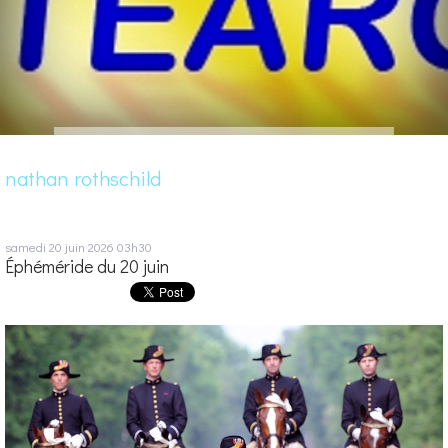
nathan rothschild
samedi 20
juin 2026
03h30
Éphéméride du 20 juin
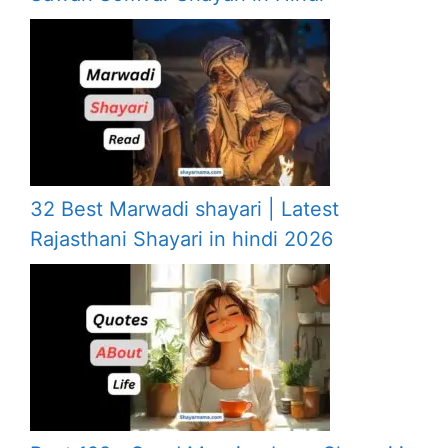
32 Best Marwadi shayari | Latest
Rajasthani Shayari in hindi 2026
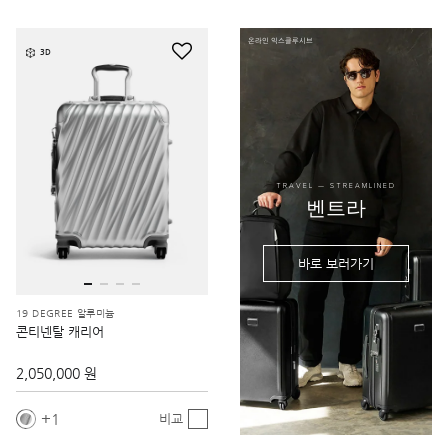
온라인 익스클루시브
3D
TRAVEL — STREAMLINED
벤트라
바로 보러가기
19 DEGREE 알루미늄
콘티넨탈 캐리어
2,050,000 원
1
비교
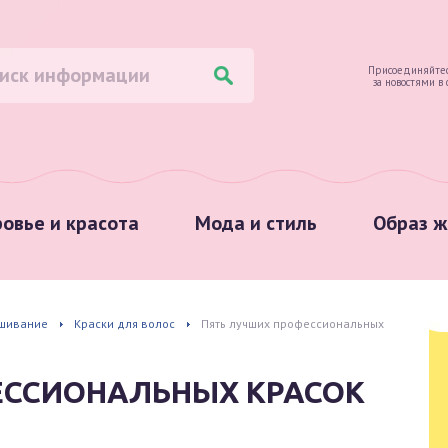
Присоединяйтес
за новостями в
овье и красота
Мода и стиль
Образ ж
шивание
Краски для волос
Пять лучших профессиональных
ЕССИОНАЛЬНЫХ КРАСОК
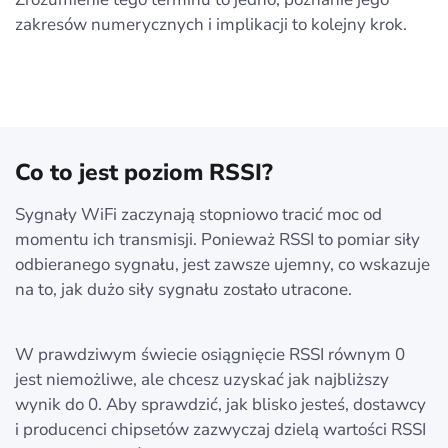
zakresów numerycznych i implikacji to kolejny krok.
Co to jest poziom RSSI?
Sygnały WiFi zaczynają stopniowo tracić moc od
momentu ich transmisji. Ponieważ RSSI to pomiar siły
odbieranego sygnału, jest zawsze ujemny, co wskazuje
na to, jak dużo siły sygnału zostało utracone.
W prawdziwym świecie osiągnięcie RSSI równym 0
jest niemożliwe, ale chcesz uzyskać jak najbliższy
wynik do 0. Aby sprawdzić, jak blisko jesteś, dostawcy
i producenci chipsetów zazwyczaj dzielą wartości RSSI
##########
#### Exercise:
Swap "juin" for "juillet" in the text of all the records and leave everything else unchanged. Leave the pictures out of your answer.

#### Response area:
nathan rothschild
samedi 20
juillet 2026
03h30
Éphéméride du 20 juillet
32 Best Marwadi shayari | Latest
Rajasthani Shayari in hindi 2026
온라인 익스클루시브
3D
TRAVEL — STREAMLINED
벤트라
바로 보러가기
19 DEGREE 알루미늄
콘티넨탈 캐리어
2,050,000 원
1
비교
Присоединяйтес
за новостями в
овье и красота
Мода и стиль
Образ ж
шивание
Краски для волос
Пять лучших профессиональных
ЕССИОНАЛЬНЫХ КРАСОК
zakresów numerycznych i implikacji to kolejny krok.
Co to jest poziom RSSI?
Sygnały WiFi zaczynają stopniowo tracić moc od
momentu ich transmisji. Ponieważ RSSI to pomiar siły
odbieranego sygnału, jest zawsze ujemny, co wskazuje
na to, jak dużo siły sygnału zostało utracone.
W prawdziwym świecie osiągnięcie RSSI równym 0
jest niemożliwe, ale chcesz uzyskać jak najbliższy
wynik do 0. Aby sprawdzić, jak blisko jesteś, dostawcy
i producenci chipsetów zazwyczaj dzielą wartości RSSI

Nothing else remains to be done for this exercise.